By DANA TIMS/Lincoln Chronicle
Making a living farming, even in the best of times, can be a tough row to hoe.
Obstacles such as weather, labor shortages and rising supply costs are always crop-killing realities.
But earning a sustainable living farming on Oregon’s coast is even more difficult, as evidenced by the decreasing number of farms and farmworkers listed in the Census of Agriculture, performed every five years by the United States Department of Agriculture.

Lincoln County, for instance, led the way in those losses in the five-year period between 2017 and 2022. It lost both the largest number of farms — 85 for a drop of 22 percent and lost the largest proportion – 40.6 percent — of its farmworkers.
Columbia County sustained the largest number of farmworker losses with 271 or 33 percent.
In a five-county area that includes Benton, Clatsop, Columbia and Tillamook counties, the number of farms and farmworkers decreased by 187 and 499, respectively, over those five years. This left a total of 2,469 farms and 3,351 hired farmworkers in that area.
Of those five jurisdictions, only Benton County added both farms and farm laborers.

Economists monitoring the trend aren’t entirely sure what to make of it. The increasing number of older farmers, however – the average age of farmers across the state increased to 60 years old from 55 in the prior census — may have something to do with the decline.
“The average age of our farmers is just a lot older than in many professions,” Shaun Barrick, an Oregon Employment Department economist, told the Lincoln Chronicle. “It just makes a lot of sense that people aren’t moving into farming.”
To the contrary, he added, “They are aging out.”
That trend is most pronounced in Lincoln County, which annually produces less in farm sales than any of Oregon’s other 35 counties.
Nearly half of the county’s 557 active farmers, 254, are older than age 65. Another 248 are between 34 and 64 years of age. Only 55 are less than 35, according to the census.
Acreage increases
At the same time, the total acreage dedicated to farmland in those same counties increased over that span.
Clatsop had the largest percent increase at 18 percent, while Columbia experienced the largest real gain by adding 5,897 acres of farmland between 2017 and 2022. In Lincoln County, the average farm size of 90 acres represented a 19 percent increase.

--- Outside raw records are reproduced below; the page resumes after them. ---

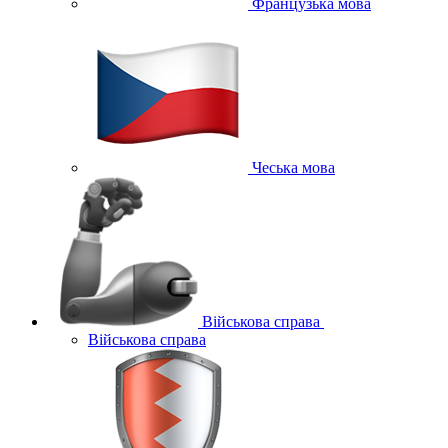
Французька мова
Чеська мова
Військова справа
Військова справа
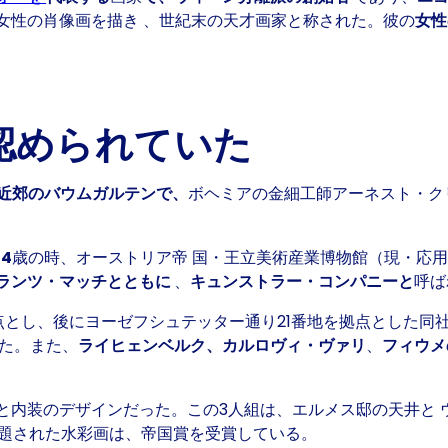
女性の肖像画を描き
、世紀末の天才画家と称された。彼の
女性
認められていた
ーン近郊のバウムガルテンで、
ボヘミアの金細工師アーネスト・ク
14
歳の時、オーストリア帝 国・王立美術産業博物館（現・応
ランツ・マッチとともに
、
キュンストラー・コンパニーと
呼ば
点とし、後にヨーゼフシュテッター通り21番地を拠点とした同
た。また、
ライヒェンベルク、カルロヴィ・ヴァリ
、
フィウメ
と内装のデザインだった。この3人組は、エルメス邸の天井と
と題された水彩画は、帝国賞を受賞している。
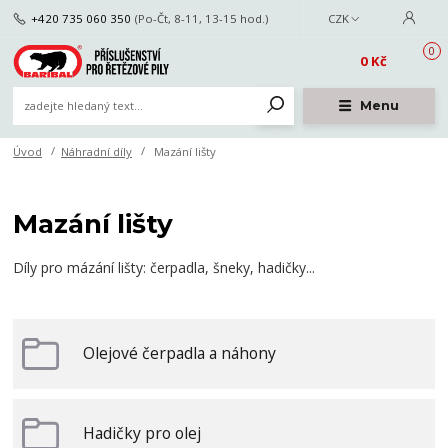
+420 735 060 350
(Po-Čt, 8-11, 13-15 hod.)
CZK
0
0 Kč
Menu
Úvod
Náhradní díly
Mazání lišty
Mazání lišty
Díly pro mázání lišty: čerpadla, šneky, hadičky...
Olejové čerpadla a náhony
Hadičky pro olej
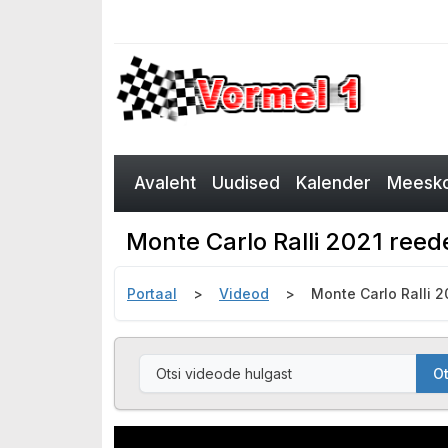
Avaleht
Uudised
Kalender
Meesko
Monte Carlo Ralli 2021 ree
Portaal
Videod
Monte Carlo Ralli 
Ot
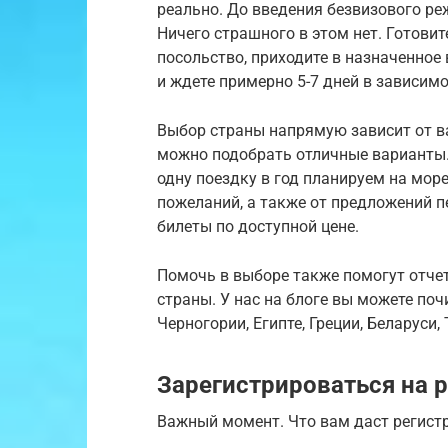
реально. До введения безвизового р
Ничего страшного в этом нет. Готовит
посольство, приходите в назначенное
и ждете примерно 5-7 дней в зависимо
Выбор страны напрямую зависит от в
можно подобрать отличные варианты. 
одну поездку в год планируем на море
пожеланий, а также от предложений п
билеты по доступной цене.
Помочь в выборе также помогут отче
страны. У нас на блоге вы можете поч
Черногории, Египте, Греции, Беларуси, 
Зарегистрироваться на 
Важный момент. Что вам даст регистр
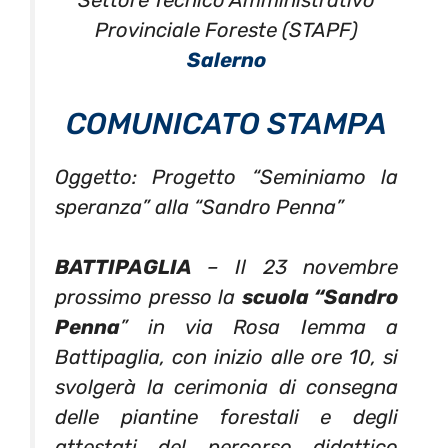
Settore Tecnico Amministrativo
Provinciale Foreste (STAPF)
Salerno
COMUNICATO STAMPA
Oggetto: Progetto “Seminiamo la
speranza” alla “Sandro Penna”
BATTIPAGLIA
– Il 23 novembre
prossimo presso la
scuola “Sandro
Penna
” in via Rosa Iemma a
Battipaglia, con inizio alle ore 10, si
svolgerà la cerimonia di consegna
delle piantine forestali e degli
attestati del percorso didattico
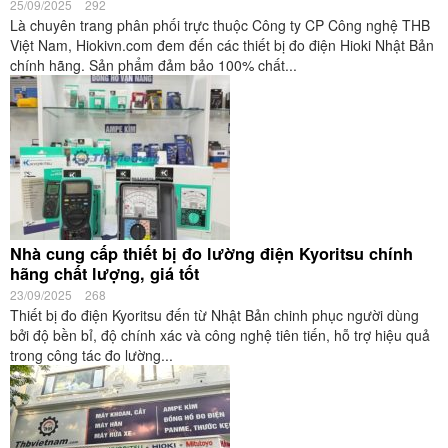
25/09/2025
292
Là chuyên trang phân phối trực thuộc Công ty CP Công nghệ THB
Việt Nam, Hiokivn.com đem đến các thiết bị đo điện Hioki Nhật Bản
chính hãng. Sản phẩm đảm bảo 100% chất...
Nhà cung cấp thiết bị đo lường điện Kyoritsu chính
hãng chất lượng, giá tốt
23/09/2025
268
Thiết bị đo điện Kyoritsu đến từ Nhật Bản chinh phục người dùng
bởi độ bền bỉ, độ chính xác và công nghệ tiên tiến, hỗ trợ hiệu quả
trong công tác đo lường...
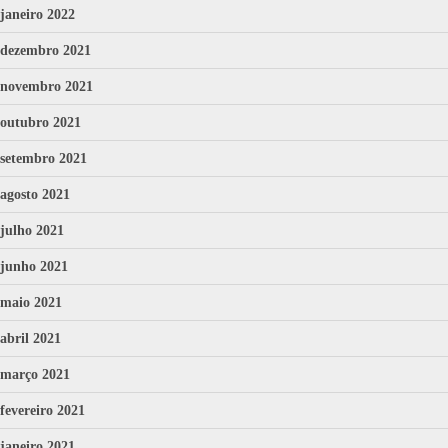
janeiro 2022
dezembro 2021
novembro 2021
outubro 2021
setembro 2021
agosto 2021
julho 2021
junho 2021
maio 2021
abril 2021
março 2021
fevereiro 2021
janeiro 2021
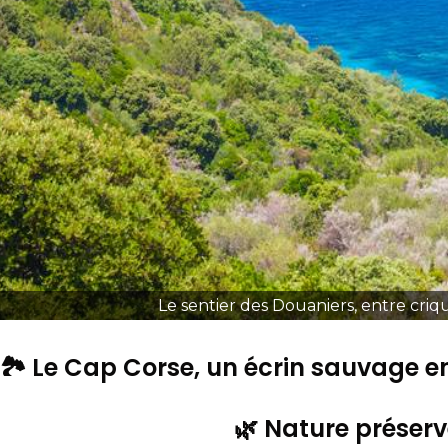
Le sentier des Douaniers, entre criq
🏞️ Le Cap Corse, un écrin sauvage 
🌿 Nature préser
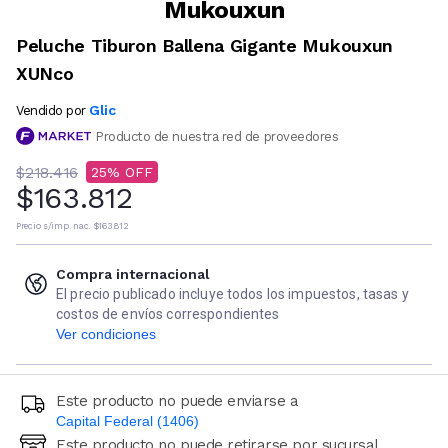
Mukouxun
Peluche Tiburon Ballena Gigante Mukouxun
XUNco
Glic
Vendido por
Producto de nuestra red de proveedores
$218.416
25
$163.812
Precio s/imp. nac.
$163.812
Compra internacional
El precio publicado incluye todos los impuestos, tasas y
costos de envíos correspondientes
Ver condiciones
Este producto no puede enviarse a
Capital Federal (1406)
Este producto no puede retirarse por sucursal
Ingresá código postal (sólo números)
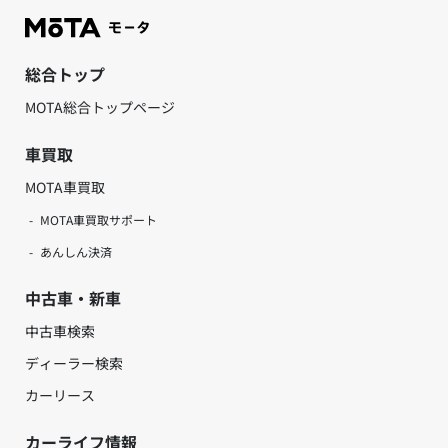
総合トップ
MOTA総合トップページ
車買取
MOTA車買取
MOTA車買取サポート
あんしん決済
中古車・新車
中古車検索
ディーラー検索
カーリース
カーライフ情報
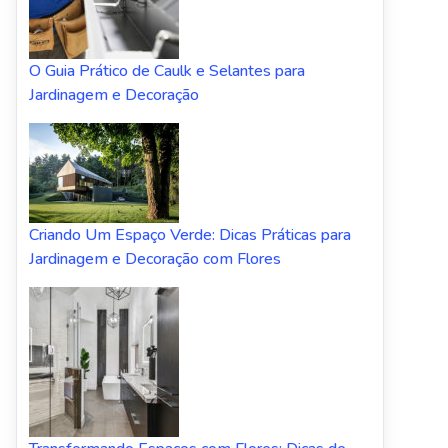
O Guia Prático de Caulk e Selantes para
Jardinagem e Decoração
Criando Um Espaço Verde: Dicas Práticas para
Jardinagem e Decoração com Flores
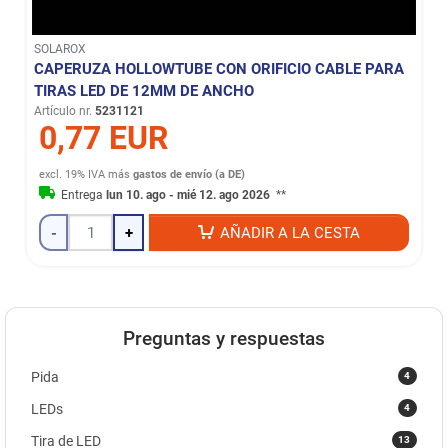
SOLAROX
CAPERUZA HOLLOWTUBE CON ORIFICIO CABLE PARA
TIRAS LED DE 12MM DE ANCHO
Artículo nr.
5231121
0,77 EUR
excl. 19% IVA
más
gastos de envío (a DE)
Entrega
lun 10. ago - mié 12. ago 2026
**
-
+
AÑADIR A LA CESTA
Preguntas y respuestas
4
Pida
4
LEDs
13
Tira de LED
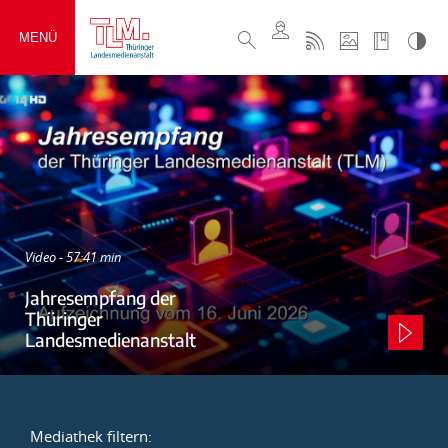
MENÜ
Video - 57:41 min
Jahresempfang der
Thüringer
Landesmedienanstalt
Mediathek filtern:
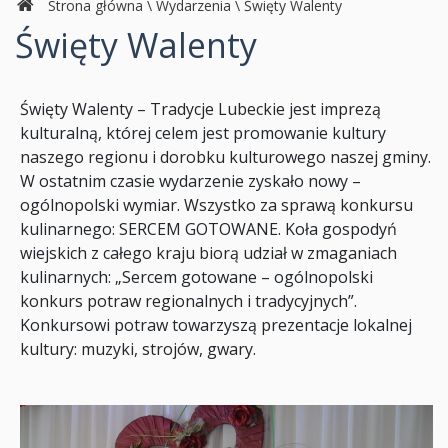
Strona główna
\
Wydarzenia
\
Święty Walenty
Święty Walenty
Święty Walenty – Tradycje Lubeckie jest imprezą
kulturalną, której celem jest promowanie kultury
naszego regionu i dorobku kulturowego naszej gminy.
W ostatnim czasie wydarzenie zyskało nowy –
ogólnopolski wymiar. Wszystko za sprawą konkursu
kulinarnego: SERCEM GOTOWANE. Koła gospodyń
wiejskich z całego kraju biorą udział w zmaganiach
kulinarnych: „Sercem gotowane – ogólnopolski
konkurs potraw regionalnych i tradycyjnych”.
Konkursowi potraw towarzyszą prezentacje lokalnej
kultury: muzyki, strojów, gwary.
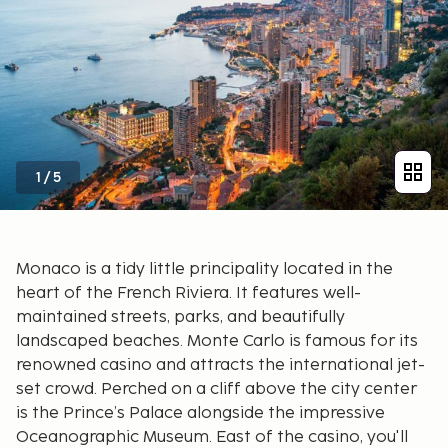
1
/
5
Monaco is a tidy little principality located in the
heart of the French Riviera. It features well-
maintained streets, parks, and beautifully
landscaped beaches. Monte Carlo is famous for its
renowned casino and attracts the international jet-
set crowd. Perched on a cliff above the city center
is the Prince’s Palace alongside the impressive
Oceanographic Museum. East of the casino, you'll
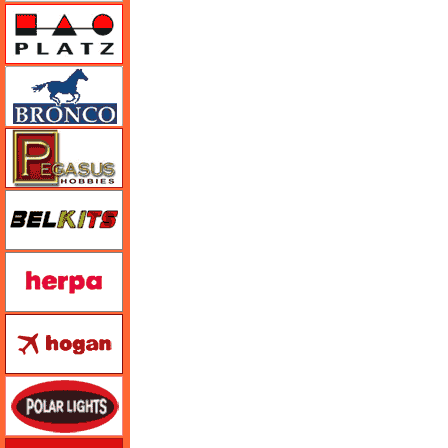
プラッツ
ブロンコモデル（Bronco Models）
ペガサスホビー
BELKITS
ヘルパ（herpa）
ホーガンウイングス
ポーラライツ
ホビージャパン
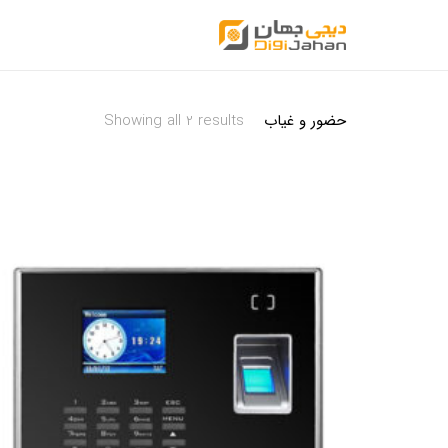
حضور و غیاب
Showing all 2 results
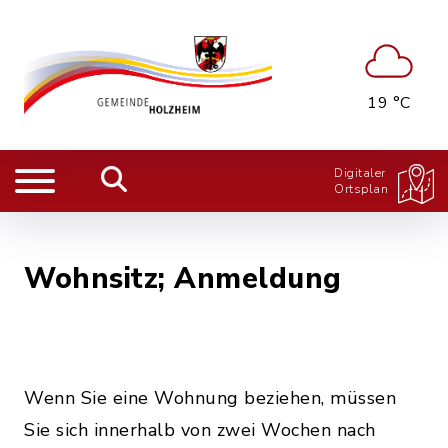
19 °C
Digitaler
Ortsplan
Wohnsitz; Anmeldung
Wenn Sie eine Wohnung beziehen, müssen
Sie sich innerhalb von zwei Wochen nach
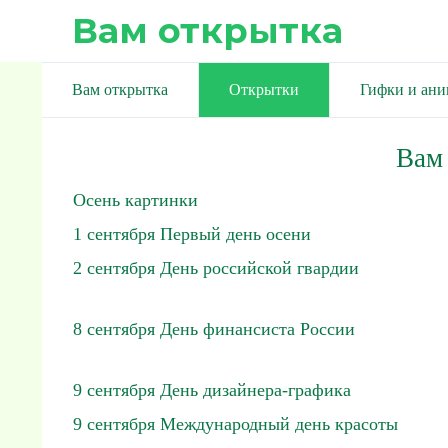
Вам открытка
Вам открытка
Открытки
Гифки и ан
Вам
Осень картинки
1 сентября Первый день осени
2 сентября День российской гвардии
8 сентября День финансиста России
9 сентября День дизайнера-графика
9 сентября Международный день красоты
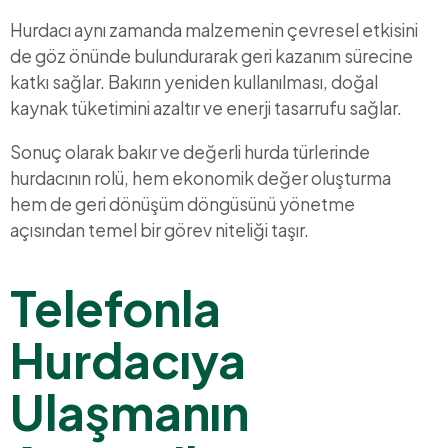
Hurdacı aynı zamanda malzemenin çevresel etkisini
de göz önünde bulundurarak geri kazanım sürecine
katkı sağlar. Bakırın yeniden kullanılması, doğal
kaynak tüketimini azaltır ve enerji tasarrufu sağlar.
Sonuç olarak bakır ve değerli hurda türlerinde
hurdacının rolü, hem ekonomik değer oluşturma
hem de geri dönüşüm döngüsünü yönetme
açısından temel bir görev niteliği taşır.
Telefonla
Hurdacıya
Ulaşmanın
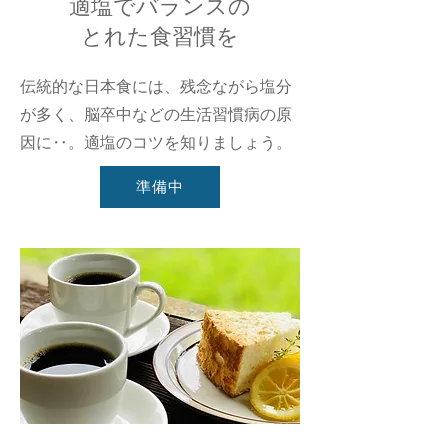
適塩でバランスの
とれた食習慣を
伝統的な日本食には、残念ながら塩分
が多く、脳卒中などの生活習慣病の原
因に‥。適塩のコツを知りましょう。
準備中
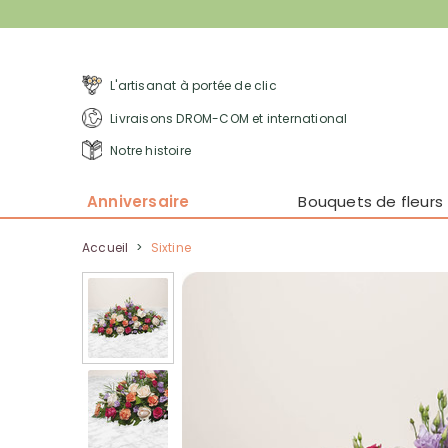
L'artisanat à portée de clic
Livraisons DROM-COM et international
Notre histoire
Anniversaire
Bouquets de fleurs
Accueil
>
Sixtine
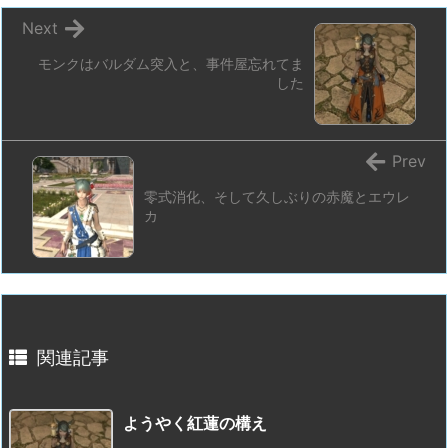
Next
モンクはバルダム突入と、事件屋忘れてま
した
Prev
零式消化、そして久しぶりの赤魔とエウレ
カ
関連記事
ようやく紅蓮の構え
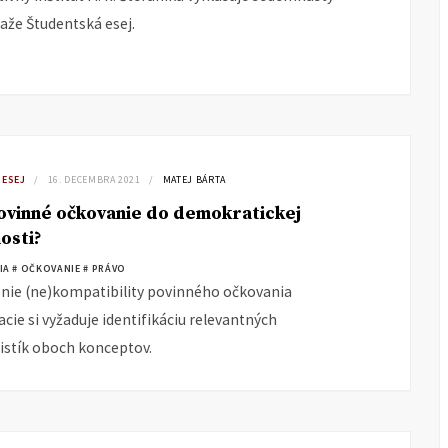
ťaže Študentská esej.
 ESEJ
16. DECEMBRA 2021
MATEJ BÁRTA
ovinné očkovanie do demokratickej
osti?
IA
# OČKOVANIE
# PRÁVO
ie (ne)kompatibility povinného očkovania
cie si vyžaduje identifikáciu relevantných
istík oboch konceptov.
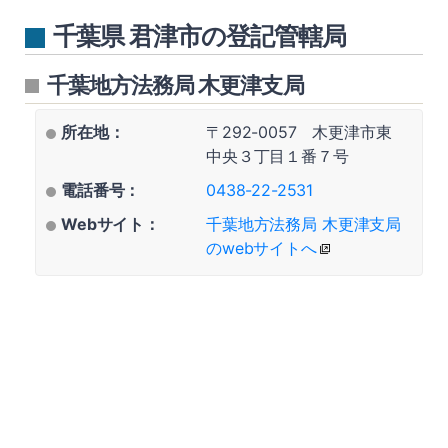
千葉県 君津市の登記管轄局
千葉地方法務局 木更津支局
所在地：
〒292-0057 木更津市東
中央３丁目１番７号
電話番号：
0438-22-2531
Webサイト：
千葉地方法務局 木更津支局
のwebサイトへ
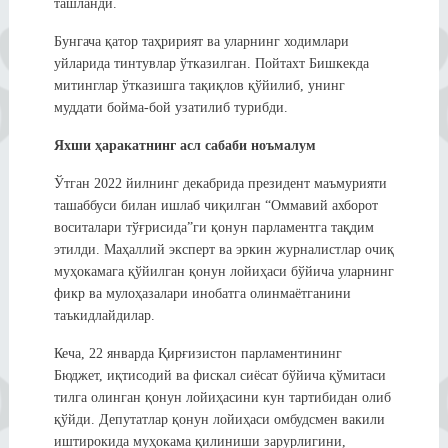
ташланди.
Бунгача қатор таҳририят ва уларнинг ходимлари
уйларида тинтувлар ўтказилган. Пойтахт Бишкекда
митинглар ўтказишга тақиқлов қўйилиб, унинг
муддати бойма-бой узатилиб турибди.
Яхши ҳаракатнинг асл сабаби ноъмалум
Ўтган 2022 йилнинг декабрида президент маъмурияти
ташаббуси билан ишлаб чиқилган “Оммавий ахборот
воситалари тўғрисида”ги қонун парламентга тақдим
этилди. Маҳаллий эксперт ва эркин журналистлар очиқ
муҳокамага қўйилган қонун лойиҳаси бўйича уларнинг
фикр ва мулоҳазалари инобатга олинмаётганини
таъкидлайдилар.
Кеча, 22 январда Қирғизистон парламентининг
Бюджет, иқтисодий ва фискал сиёсат бўйича қўмитаси
тилга олинган қонун лойиҳасини кун тартибидан олиб
қўйди. Депутатлар қонун лойиҳаси омбудсмен вакили
иштирокида муҳокама қилиниши зарурлигини,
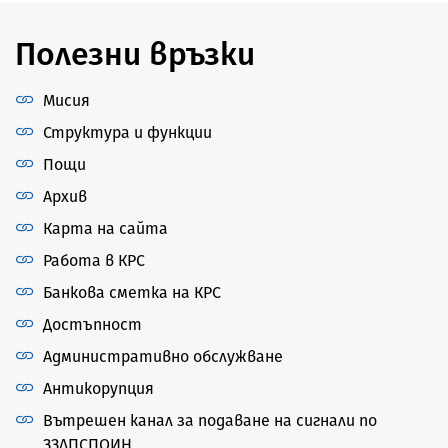
Полезни връзки
Мисия
Структура и функции
Пощи
Архив
Карта на сайта
Работа в КРС
Банкова сметка на КРС
Достъпност
Административно обслужване
Антикорупция
Вътрешен канал за подаване на сигнали по
ЗЗЛПСПОИН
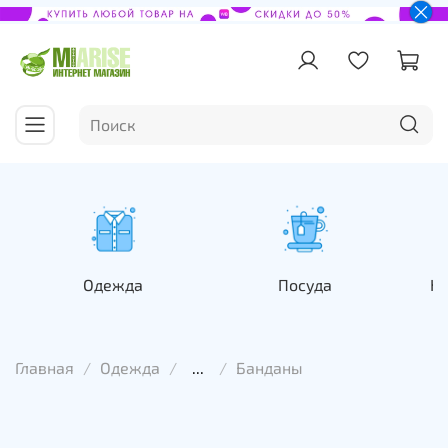
Одежда
Посуда
На
Главная
Одежда
...
Банданы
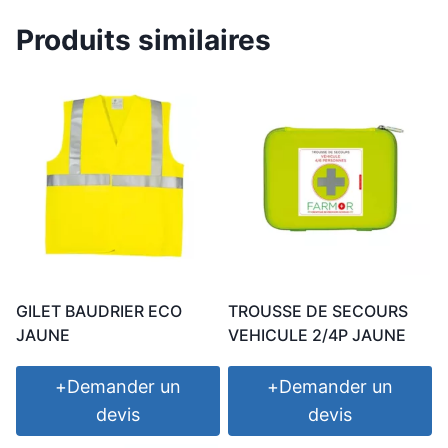
Produits similaires
GILET BAUDRIER ECO
TROUSSE DE SECOURS
JAUNE
VEHICULE 2/4P JAUNE
+
Demander un
+
Demander un
devis
devis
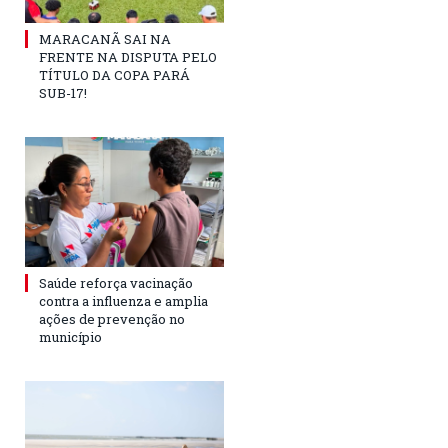
MARACANÃ SAI NA
FRENTE NA DISPUTA PELO
TÍTULO DA COPA PARÁ
SUB-17!
Saúde reforça vacinação
contra a influenza e amplia
ações de prevenção no
município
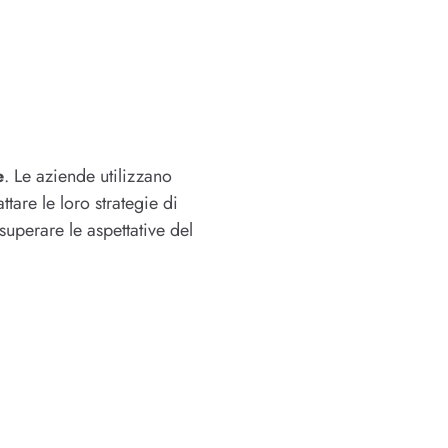
e
. Le aziende utilizzano
ttare le loro strategie di
superare le aspettative del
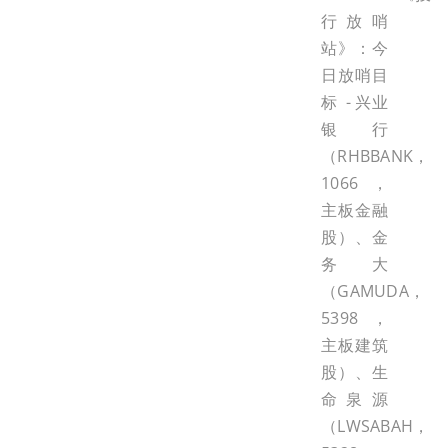
行放哨
站》：今
日放哨目
标 - 兴业
银行
（RHBBANK，
1066，
主板金融
股）、金
务大
（GAMUDA，
5398，
主板建筑
股）、生
命泉源
（LWSABAH，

Taken together, the numbers didn’t come as a surprise to Austin McClister, the Oregon Farm Bureau’s communications director.
“A lot of younger people just can’t afford to get into farming,” he said. “So farms that get sold are generally bought by people with capital already.”
There is also the reality that coastal farms, unlike their counterparts in the Willamette Valley and eastern Oregon, tend to be very constrained by the Pacific Ocean to the west and the Coast Range to the easy. Lacking the type of sprawling tracts available elsewhere, coastal ventures must fit into small pockets dotting coastal rivers and estuaries.
“There’s just not a whole lot of land available for growing large traditional crops,” Barrick said.